3.git clone https://github.com/NVIDIA/TensorRT-LLM.git (branch main) root@docker-desktop:/tensorrtllm_backend/src/TensorRT-LLM/examples/gemma# python3 convert_checkpoint.py --model-dir "/tensorrtllm_backend/models/gemma-2-9b-chat" --output-model-dir "/tensorrtllm_backend/trt-model" --dtype float16 --ckpt-type hf --world-size 1 --use-weight-only-with-precision int8 --load_model_on_cpu [TensorRT-LLM] TensorRT-LLM version: 0.13.0 You are using a model of type gemma2 to instantiate a model of type gemma.
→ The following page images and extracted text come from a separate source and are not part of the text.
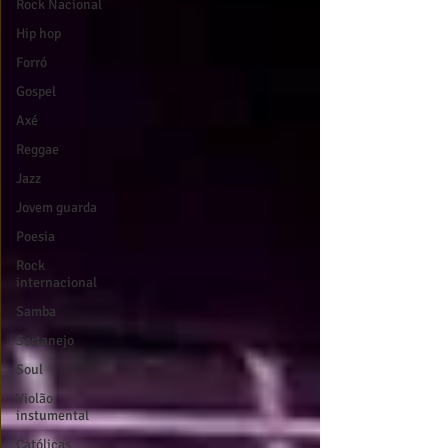
Rock Nacional
Hip hop
Forró
Gospel
Axé
Reggae
Jazz
Jovem guarda
Poesia
Rock
internacional
Samba
Sertanejo
Soul
Violão
instumental
Católicas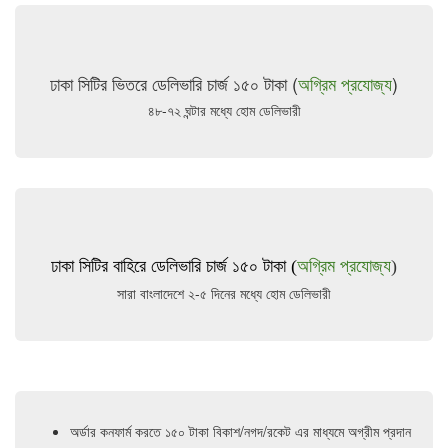
ঢাকা সিটির ভিতরে ডেলিভারি চার্জ ১৫০ টাকা (
অগ্রিম প্রযোজ্য
)
৪৮-৭২ ঘন্টার মধ্যে হোম ডেলিভারী
ঢাকা সিটির বাহিরে ডেলিভারি চার্জ ১৫০ টাকা (
অগ্রিম প্রযোজ্য
)
সারা বাংলাদেশে ২-৫ দিনের মধ্যে হোম ডেলিভারী
অর্ডার কনফার্ম করতে ১৫০ টাকা বিকাশ/নগদ/রকেট এর মাধ্যমে অগ্রীম প্রদান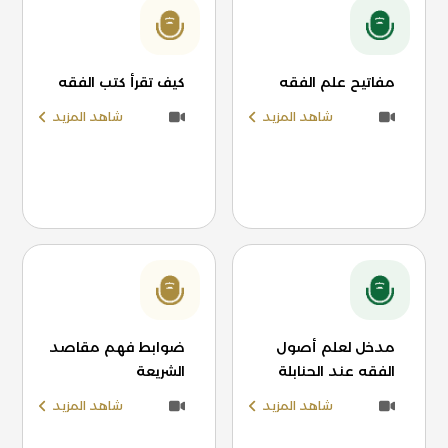
مفاتيح علم الفقه
كيف تقرأ كتب الفقه
شاهد المزيد
شاهد المزيد
مدخل لعلم أصول
ضوابط فهم مقاصد
الفقه عند الحنابلة
الشريعة
شاهد المزيد
شاهد المزيد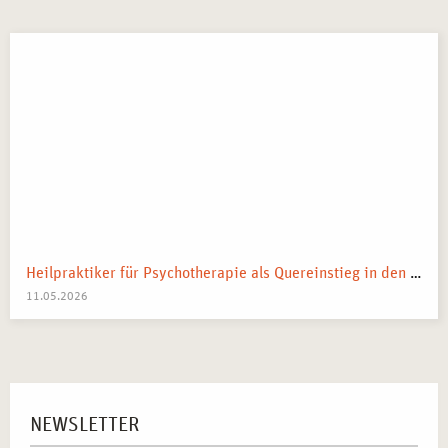
Heilpraktiker für Psychotherapie als Quereinstieg in den Heilberuf
11.05.2026
NEWSLETTER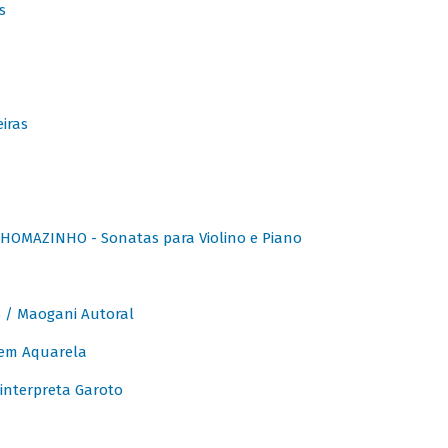
s
iras
OMAZINHO - Sonatas para Violino e Piano
/ Maogani Autoral
em Aquarela
interpreta Garoto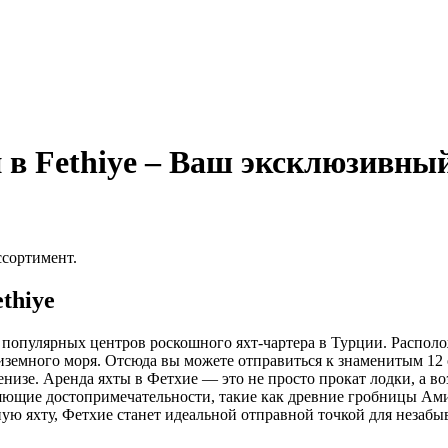
в Fethiye – Ваш эксклюзивный
ссортимент.
thiye
 популярных центров роскошного яхт-чартера в Турции. Распол
земного моря. Отсюда вы можете отправиться к знаменитым 12 
низе. Аренда яхты в Фетхие — это не просто прокат лодки, а в
ющие достопримечательности, такие как древние гробницы Амин
ую яхту, Фетхие станет идеальной отправной точкой для неза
This is not supported for all configurations of models and can yield errors. Determined TensorRT-LLM configuration {'architecture': 'Gemma2ForCausalLM', 'dtype': 'float16', 'vocab_size': 256000, 'hidden_size': 3584, 'num_hidden_layers': 42, 'num_attention_heads': 16, 'hidden_act': 'gelu_pytorch_tanh', 'logits_dtype': 'float32', 'norm_epsilon': 1e-06, 'position_embedding_type': 'rope_gpt_neox', 'max_position_embeddings': 8192, 'num_key_value_heads': 8, 'intermediate_size': 14336, 'mapping': {'world_size': 1, 'gpus_per_node': 8, 'cp_size': 1, 'tp_size': 1, 'pp_size': 1, 'moe_tp_size': 1, 'moe_ep_size': 1}, 'quantization': {'quant_algo': <QuantAlgo.W8A16: 'W8A16'>, 'kv_cache_quant_algo': None, 'group_size': 128, 'smoothquant_val': None, 'clamp_val': None, 'has_zero_point': False, 'pre_quant_scale': True, 'exclude_modules': None}, 'use_parallel_embedding': False, 'embedding_sharding_dim': 0, 'share_embedding_table': True, 'head_size': 256, 'qk_layernorm': False, 'rotary_base': 10000.0, 'attn_bias': False, 'mlp_bias': False, 'rotary_scaling': None, 'inter_layernorms': True, 'query_pre_attn_scalar': 224, 'final_logit_softcapping': 30.0, 'attn_logit_softcapping': 50.0} Loading weights... Loading checkpoint shards: 100%|████████████████████████████████████████████████████████████████████████████| 4/4 [00:01<00:00, 2.70it/s] Killed root@docker-desktop:/tensorrtllm_backend/src/TensorRT-LLM/examples/gemma#

additional notes My computer has a lot of free cpu memory. but the command prompt killed, no other informations. Image

github-actions[bot] commented 2 days ago

This issue is stale because it has been open 30 days with no activity. Remove stale label or comment or this will be closed in 15 days."